HONOKAA, Hawaii -- Earthjustice Legal Defense Fund says Kamehameha Schools is wasting water on the Hamakua Coast north of Hilo, and wants it stopped.

But Kamehameha land manager Peter Simmons says the water from the Lalakea Ditch is being used for a unique, low-tech aquaculture and agriculture project, and none of the water is wasted.

Earthjustice this week petitioned the state Commission on Water Resources Management to order Kamehameha to stop taking water into the irrigation system and to follow proper procedures if it takes water in the future.

Those procedures include installing a water meter and making monthly reports to the water commission.
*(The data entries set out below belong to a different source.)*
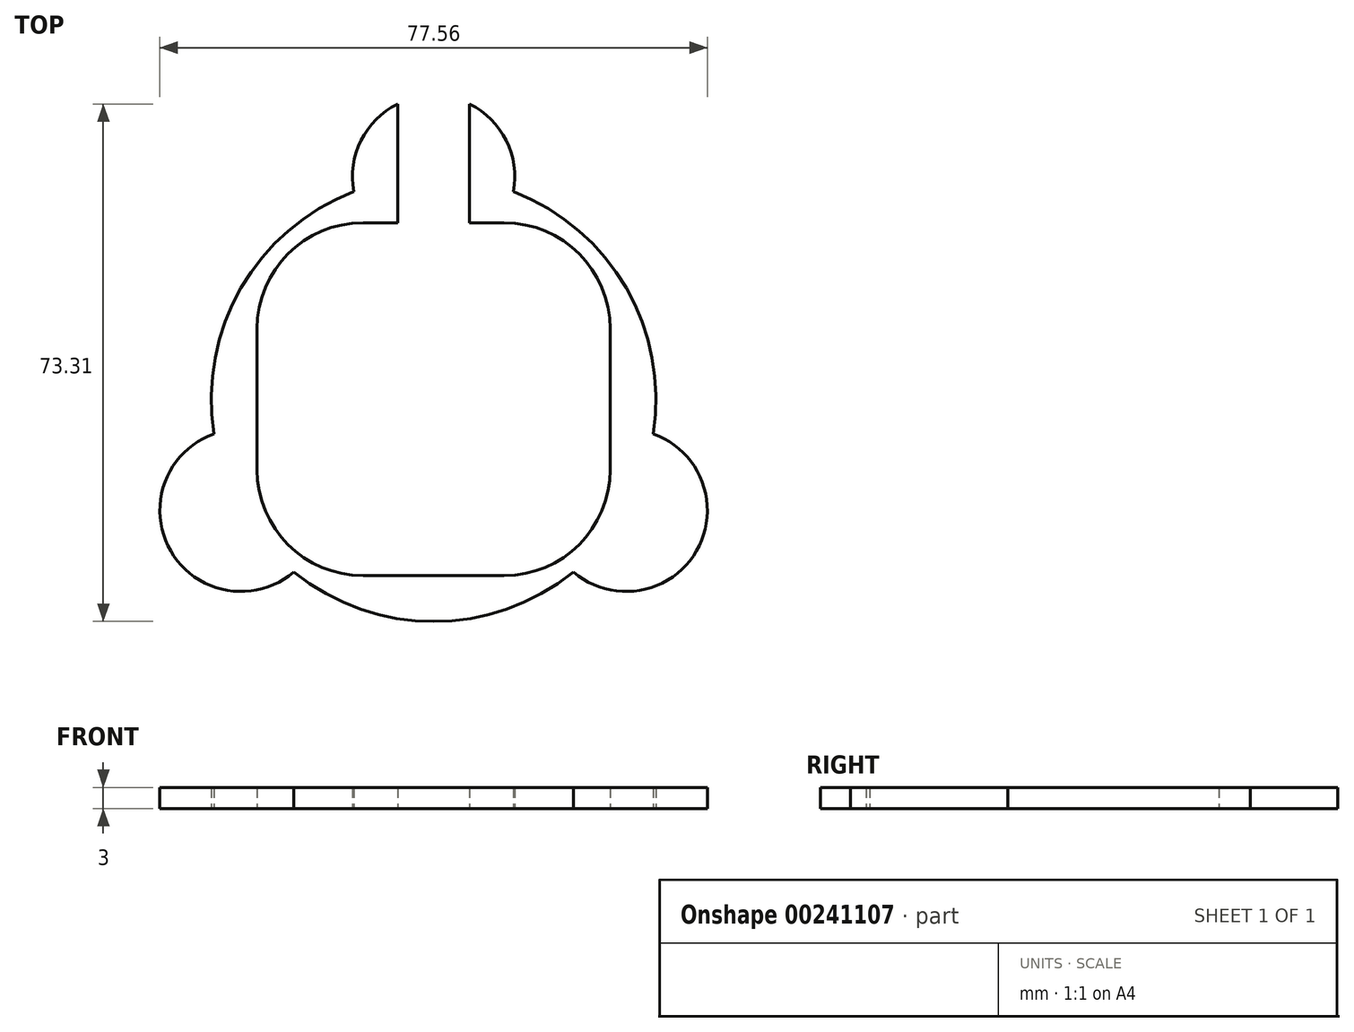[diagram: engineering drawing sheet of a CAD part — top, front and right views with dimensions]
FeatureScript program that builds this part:
annotation { "Feature Type Name" : "Feature", "Feature Type Description" : "" }
export const myFeature = defineFeature(function(context is Context, id is Id, definition is map)
    precondition{}
    {
        {
            var Q0;
            Q0=qCreatedBy(makeId("Top.planeOp"),FACE);
            var sketch = newSketch(context, id + "F0", { "sketchPlane" : qUnion([Q0])});
            skPoint(sketch, "E0.center", {"position": v(0, 0) * mm});
            skCircle(sketch, "E1", {"center": v(0, 31.5) * mm, "radius": 11.5 * mm});
            skCircle(sketch, "E2.1.0", {"center": v(-27.28, -15.75) * mm, "radius": 11.5 * mm});
            skCircle(sketch, "E2.2.0", {"center": v(27.28, -15.75) * mm, "radius": 11.5 * mm});
            skCircle(sketch, "E3", {"center": v(0, 0) * mm, "radius": 31.5 * mm});
            skSolve(sketch);
        }
        {
            var Q0;
            Q0=qCreatedBy(makeId("Top.planeOp"),FACE);
            var sketch = newSketch(context, id + "F1", { "sketchPlane" : qUnion([Q0])});
            skLineSegment(sketch, "E4.bottom", {"start": v(5.1, 16.8) * mm, "end": v(-5.1, 16.8) * mm});
            skLineSegment(sketch, "E4.top", {"start": v(5.1, 46.27) * mm, "end": v(-5.1, 46.27) * mm});
            skLineSegment(sketch, "E4.left", {"start": v(5.1, 16.8) * mm, "end": v(5.1, 46.27) * mm});
            skLineSegment(sketch, "E4.right", {"start": v(-5.1, 16.8) * mm, "end": v(-5.1, 46.27) * mm});
            skPoint(sketch, "E4.middle", {"position": v(0, 31.54) * mm});
            skLineSegment(sketch, "E5.bottom", {"start": v(10, -25) * mm, "end": v(-10, -25) * mm});
            skLineSegment(sketch, "E5.top", {"start": v(10, 25) * mm, "end": v(-10, 25) * mm});
            skLineSegment(sketch, "E5.left", {"start": v(25, -10) * mm, "end": v(25, 10) * mm});
            skLineSegment(sketch, "E5.right", {"start": v(-25, -10) * mm, "end": v(-25, 10) * mm});
            skPoint(sketch, "E5.middle", {"position": v(0, 0) * mm});
            skPoint(sketch, "E6.visualSharp", {"position": v(-25, 25) * mm});
            skArc(sketch, "E6.filletArc", {"start": v(-10, 25) * mm, "mid": v(-20.6, 20.6) * mm, "end": v(-25, 10) * mm});
            skPoint(sketch, "E7.visualSharp", {"position": v(25, 25) * mm});
            skArc(sketch, "E7.filletArc", {"start": v(25, 10) * mm, "mid": v(20.6, 20.6) * mm, "end": v(10, 25) * mm});
            skPoint(sketch, "E8.visualSharp", {"position": v(25, -25) * mm});
            skArc(sketch, "E8.filletArc", {"start": v(10, -25) * mm, "mid": v(20.6, -20.6) * mm, "end": v(25, -10) * mm});
            skPoint(sketch, "E9.visualSharp", {"position": v(-25, -25) * mm});
            skArc(sketch, "E9.filletArc", {"start": v(-25, -10) * mm, "mid": v(-20.6, -20.6) * mm, "end": v(-10, -25) * mm});
            skSolve(sketch);
        }
        {
            var Q0;
            Q0=qSketchRegion(id+"F0",true);
            extrude(context, id + "F2", {"entities" : qUnion([Q0]), "depth" : 3 * mm});
        }
        {
            var Q0;
            Q0=qSketchRegion(id+"F1",true);
            extrude(context, id + "F3", {"entities" : qUnion([Q0]), "operationType" : NewBodyOperationType.REMOVE, "depth" : 3 * mm});
        }
    });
The irrigation system in question is not the better-known, 24-mile Lower Hamakua Ditch nor the shorter Upper Hamakua Ditch, but a little-known system lying between the two, barely 6,000 feet long.

The system can carry up to 2.5 million gallons per day, but on average it carries 1 million gallons per day, a Kamehameha report said.

After the water is taken from three streams above Waipi'o Valley, it is "dumped" into a fourth stream, Earthjustice says.

Earthjustice represents the 20-member Waipi'o Valley Community Association, which says the water should be left in its original three streams to benefit farmers in the valley.

Simmons said the Lalakea system was abandoned and overgrown when Kamehameha bought surrounding land and took over the ditch in 1994.

Local farmers, including one from Waipi'o Valley, cleaned up the system and dug two dozen terraces, to be filled with ditch water and used for raising fish, Simmons said.

Since the water is polluted by having fish in it, it is then cleaned by running it through downslope taro fields, he said.

"A lot of energy and thought and aloha has gone into the (aquaculture) system," he said.

Regarding a meter, the operators are considering a simple but relatively accurate system in common use in which a ping-pong ball is dropped into the ditch and timed to see how long it takes to pass reference points. Calculations then give stream flow numbers, he said.

The Earthjustice petition acknowledges the aquaculture project, but calls it "hastily created in an effort to justify continuing diversion (of water)."

"The burden of providing the evidence and justification for using Waipi'o Valley streams lies with (Kamehameha Schools) and no one else," the petition says.